SA Bugzilla – Bug 744
rule broken: BREAKTHROUGH
Last modified: 2002-09-20 20:37:00 UTC
Found to have very low frequencies in pre-2.40 mass-check, so commented and moved to '70_broken_rules.cf'. If anyone wants to revive it, please use this bug as a tracker. Freqs: 0.000 0.000 0.000 0.00 1.00 BREAKTHROUGH
A rule worth investigating. BFD. Initial test run: (looks like someone overwrote an old rule by accident at some point, if you haven't figured out the basic process for these bugs, I extracted all past versions of the rules, fixed them up a bit, added a few that seemed obvious, and ran a mass-check) body Q_BREAKTHROUGH1 /(?:revolutionary|medical) breakthrough/i score Q_BREAKTHROUGH1 0.01 body Q_BREAKTHROUGH2 /\bbreakthrough price/i score Q_BREAKTHROUGH2 0.01 body Q_BREAKTHROUGH3 /\bbreakthrough price\b/i score Q_BREAKTHROUGH3 0.01 body Q_BREAKTHROUGH4 /breakthrough price/i score Q_BREAKTHROUGH4 0.01 results: 0.158 0.458 0.013 0.97 0.54 0.01 Q_BREAKTHROUGH1 0.000 0.000 0.000 0.00 0.00 0.01 Q_BREAKTHROUGH4 0.000 0.000 0.000 0.00 0.00 0.01 Q_BREAKTHROUGH3 0.000 0.000 0.000 0.00 0.00 0.01 Q_BREAKTHROUGH2 Now testing an expanded version of the first rule. I did a quick search of all words preceeding and following "breakthrough", compared frequency of spam instances vs. nonspam and am testing the result.

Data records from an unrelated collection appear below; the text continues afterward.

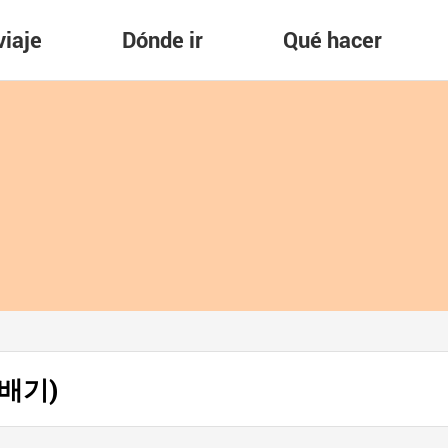
viaje
Dónde ir
Qué hacer
뚝배기)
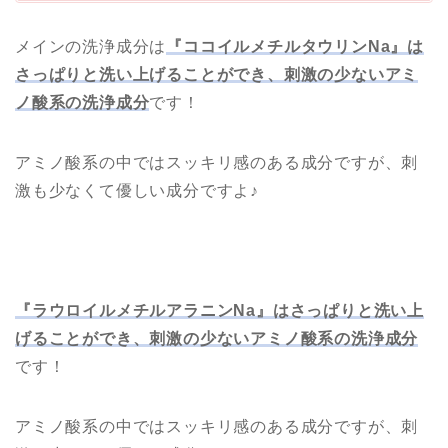
メインの洗浄成分は
『ココイルメチルタウリンNa』は
さっぱりと洗い上げることができ、
刺激の少ないアミ
ノ酸系の洗浄成分
です！
アミノ酸系の中ではスッキリ感のある成分ですが、刺
激も少なくて優しい成分ですよ♪
『ラウロイルメチルアラニンNa』はさっぱりと洗い上
げることができ、刺激の少ないアミノ酸系の洗浄成分
です！
アミノ酸系の中ではスッキリ感のある成分ですが、刺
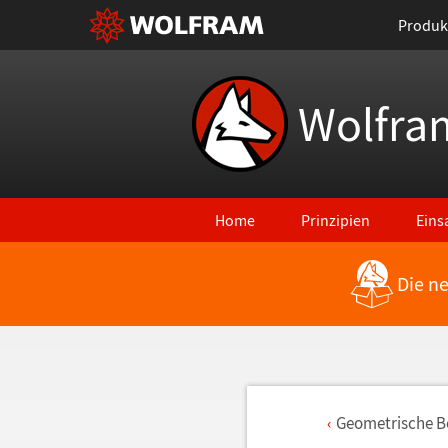
Produk
Wolfra
Home
Prinzipien
Eins
Die n
Geometrische 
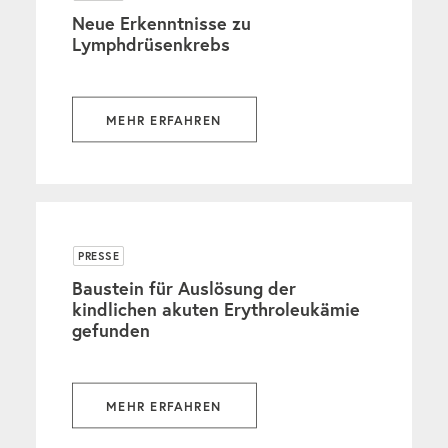
Neue Erkenntnisse zu
Lymphdrüsenkrebs
MEHR ERFAHREN
PRESSE
Baustein für Auslösung der
kindlichen akuten Erythroleukämie
gefunden
MEHR ERFAHREN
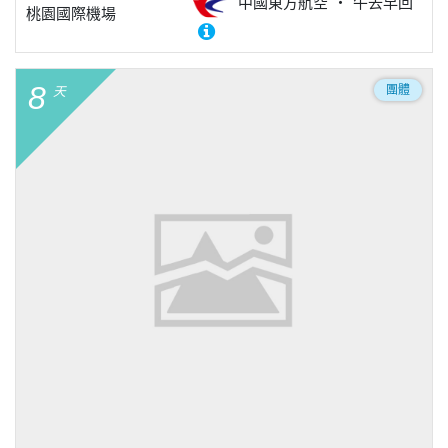
中國東方航空
午去早回
桃園國際機場
8
團體
天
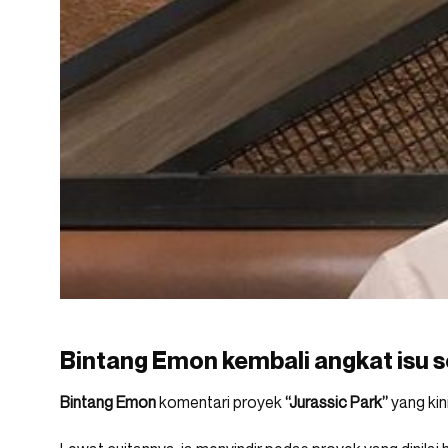
Bintang Emon kembali angkat isu s
Bintang Emon
komentari proyek
“Jurassic Park”
yang kini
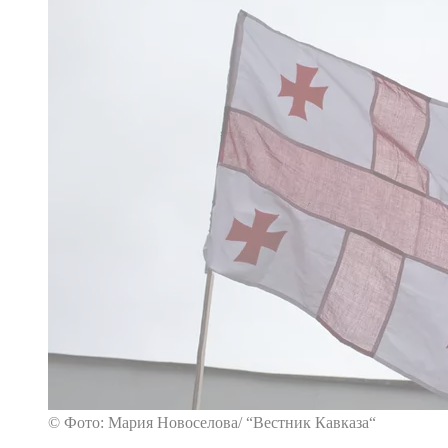
© Фото: Мария Новоселова/ “Вестник Кавказа“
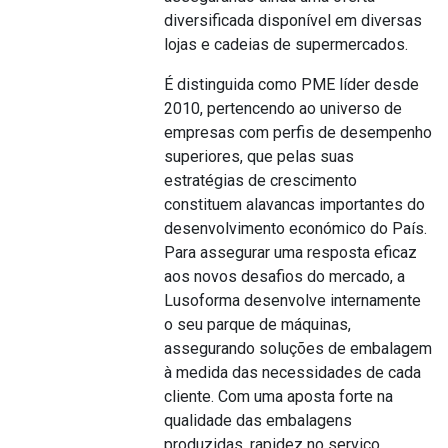
diversificada disponível em diversas
lojas e cadeias de supermercados.
É distinguida como PME líder desde
2010, pertencendo ao universo de
empresas com perfis de desempenho
superiores, que pelas suas
estratégias de crescimento
constituem alavancas importantes do
desenvolvimento económico do País.
Para assegurar uma resposta eficaz
aos novos desafios do mercado, a
Lusoforma desenvolve internamente
o seu parque de máquinas,
assegurando soluções de embalagem
à medida das necessidades de cada
cliente. Com uma aposta forte na
qualidade das embalagens
produzidas, rapidez no serviço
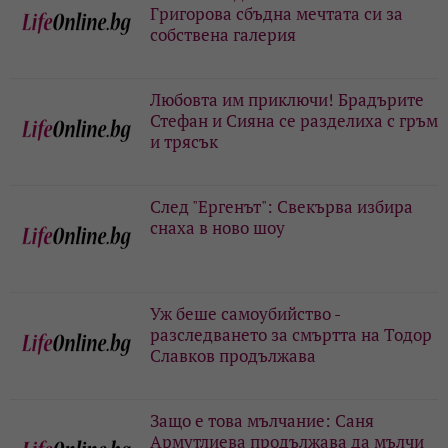
Григорова сбъдна мечтата си за
собствена галерия
Любовта им приключи! Брадърите
Стефан и Сияна се разделиха с гръм
и трясък
След "Ергенът": Свекърва избира
снаха в ново шоу
Уж беше самоубийство -
разследването за смъртта на Тодор
Славков продължава
Защо е това мълчание: Саня
Армутлиева продължава да мълчи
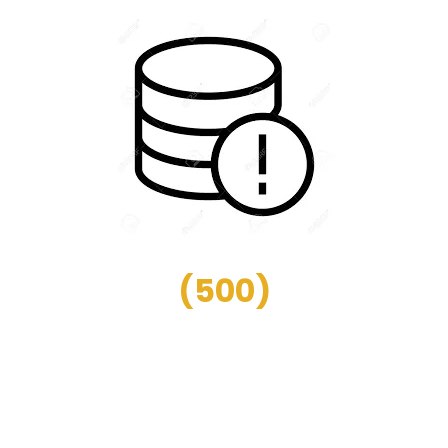
(
500
)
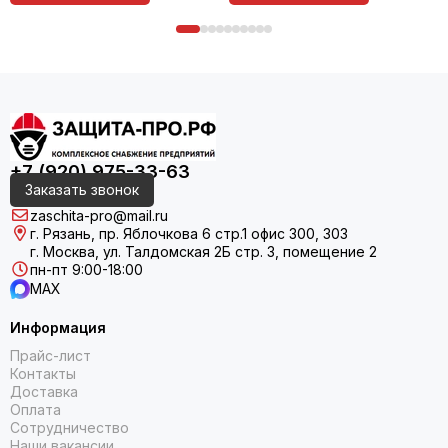
+7 (920) 975-33-63
Заказать звонок
zaschita-pro@mail.ru
г. Рязань, пр. Яблочкова 6 стр.1 офис 300, 303
г. Москва, ул. Талдомская 2Б стр. 3, помещение 2
пн-пт 9:00-18:00
MAX
Информация
Прайс-лист
Контакты
Доставка
Оплата
Сотрудничество
Наши вакансии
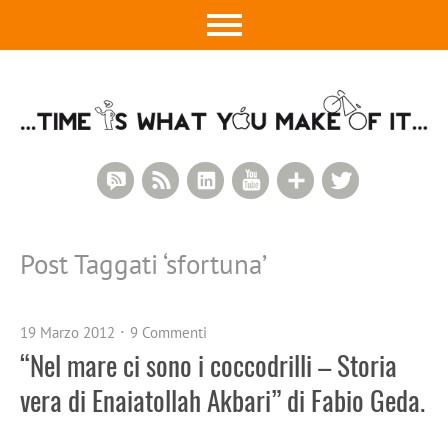
RSS Comments
RSS Feed
LinkedIn
YouTube
Google+
Twitter
Post Taggati ‘
sfortuna
’
19 Marzo 2012
9 Commenti
“Nel mare ci sono i coccodrilli – Storia
vera di Enaiatollah Akbari” di Fabio Geda.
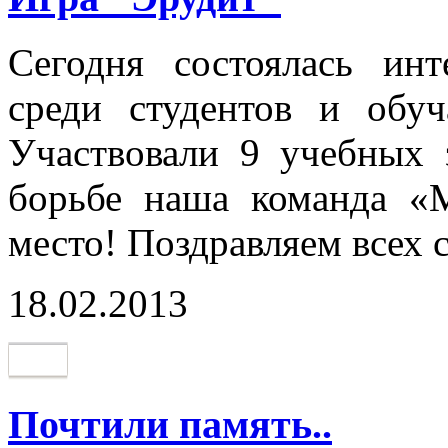
Сегодня состоялась инт
среди студентов и обу
Участвовали 9 учебных 
борьбе наша команда «М
место! Поздравляем всех 
18.02.2013
Почтили память..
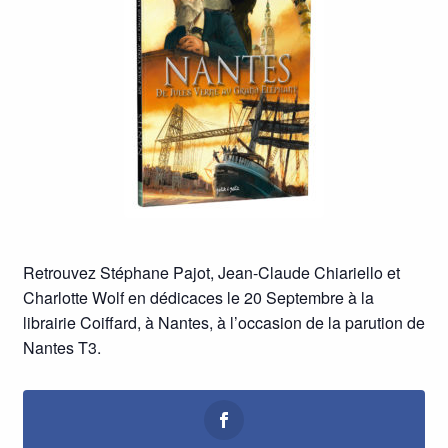
Retrouvez Stéphane Pajot, Jean-Claude Chiariello et
Charlotte Wolf en dédicaces le 20 Septembre à la
librairie Coiffard, à Nantes, à l’occasion de la parution de
Nantes T3.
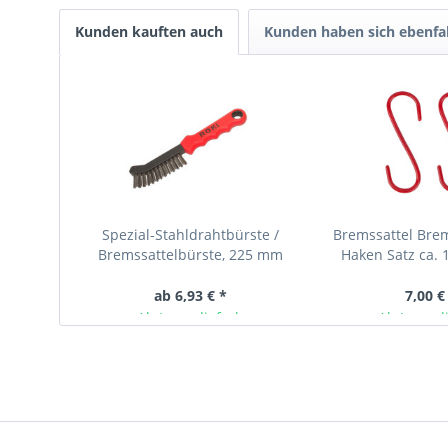
Kunden kauften auch
Kunden haben sich ebenfa
Spezial-Stahldrahtbürste /
Bremssattel Bre
Bremssattelbürste, 225 mm
Haken Satz ca. 
ab 6,93 € *
7,00 €
Ab Lager lieferbar
Ab Lager l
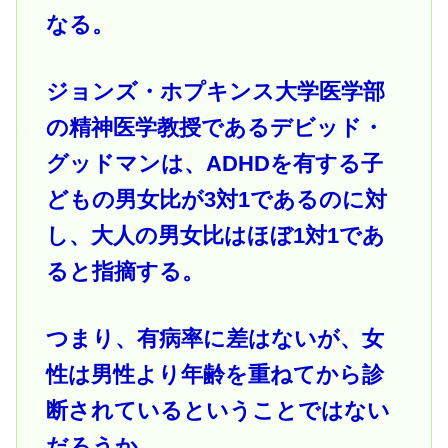
なる。
ジョンズ・ホプキンス大学医学部
の精神医学教授であるデビッド・
グッドマンは、ADHDを有する子
どもの男女比が3対1であるのに対
し、大人の男女比はほぼ1対1であ
ると指摘する。
つまり、有病率に差はないが、女
性は男性より年齢を重ねてから診
断されているということではない
だろうか。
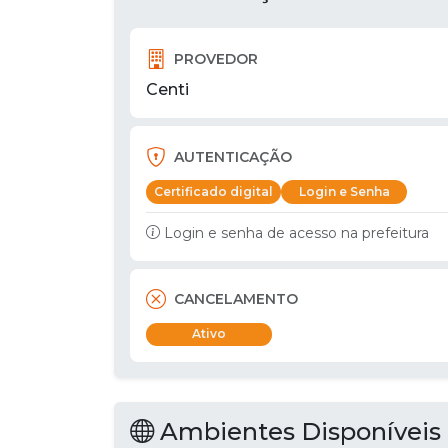
PROVEDOR
Centi
AUTENTICAÇÃO
Certificado digital
Login e Senha
Login e senha de acesso na prefeitura
CANCELAMENTO
Ativo
Ambientes Disponíveis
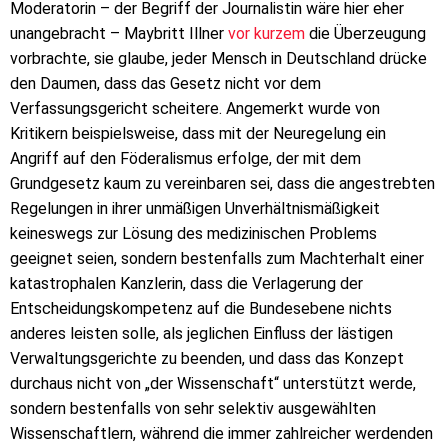
Moderatorin – der Begriff der Journalistin wäre hier eher
unangebracht – Maybritt Illner
vor kurzem
die Überzeugung
vorbrachte, sie glaube, jeder Mensch in Deutschland drücke
den Daumen, dass das Gesetz nicht vor dem
Verfassungsgericht scheitere. Angemerkt wurde von
Kritikern beispielsweise, dass mit der Neuregelung ein
Angriff auf den Föderalismus erfolge, der mit dem
Grundgesetz kaum zu vereinbaren sei, dass die angestrebten
Regelungen in ihrer unmäßigen Unverhältnismäßigkeit
keineswegs zur Lösung des medizinischen Problems
geeignet seien, sondern bestenfalls zum Machterhalt einer
katastrophalen Kanzlerin, dass die Verlagerung der
Entscheidungskompetenz auf die Bundesebene nichts
anderes leisten solle, als jeglichen Einfluss der lästigen
Verwaltungsgerichte zu beenden, und dass das Konzept
durchaus nicht von „der Wissenschaft“ unterstützt werde,
sondern bestenfalls von sehr selektiv ausgewählten
Wissenschaftlern, während die immer zahlreicher werdenden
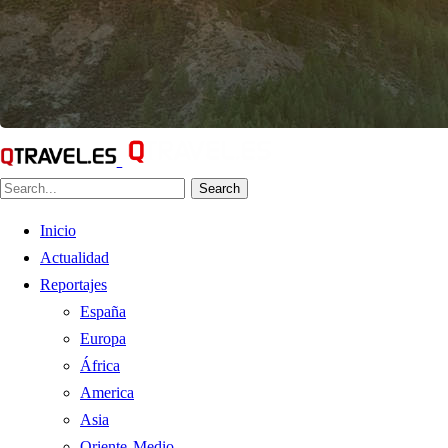
Search
Inicio
Actualidad
Reportajes
España
Europa
África
America
Asia
Oriente Medio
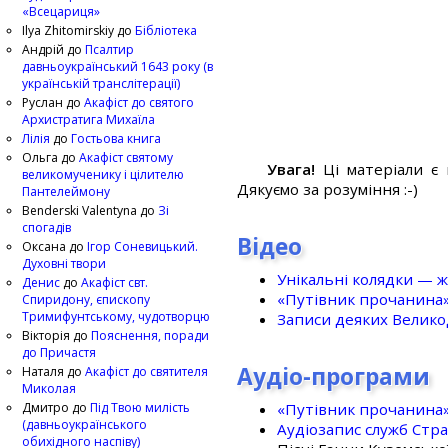
«Всецариця»
Ilya Zhitomirskiy
до
Бібліотека
Андрій
до
Псалтир
давньоукраїнський 1643 року (в
українській транслітерації)
Руслан
до
Акафіст до святого
Архистратига Михаїла
Лілія
до
Гостьова книга
Ольга
до
Акафіст святому
Увага!
Ці матеріали є 
великомученику і цілителю
Дякуємо за розуміння :-)
Пантелеймону
Benderski Valentyna
до
Зі
спогадів
Відео
Оксана
до
Ігор Соневицький.
Духовні твори
Унікальні колядки — ж
Денис
до
Акафіст свт.
«Путівник прочанина
Спиридону, єпископу
Тримифунтському, чудотворцю
Записи деяких Великод
Вікторія
до
Пояснення, поради
до Причастя
Аудіо-програми
Наталя
до
Акафіст до святителя
Миколая
«Путівник прочанина
Дмитро
до
Під Твою милість
(давньоукраїнського
Аудіозапис служб Стр
обихідного наспіву)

body T_SOME_BREAKTHROUGH /(?:science|medical|major|scientific|fundamenta\ l|technology|revolutionary)\s+breakthrough/i score T_SOME_BREAKTHROUGH 0.5 Results: OVERALL% SPAM% NONSPAM% S/O RANK SCORE NAME 11410 3715 7695 0.33 0.00 0.00 (all messages) 100.000 32.559 67.441 0.33 0.00 0.00 (all messages as %) 0.482 1.454 0.013 0.99 0.61 0.50 T_SOME_BREAKTHROUGH Checking into 70_cvs_rules_under_test_this_name_is_too_long.cf for further testing.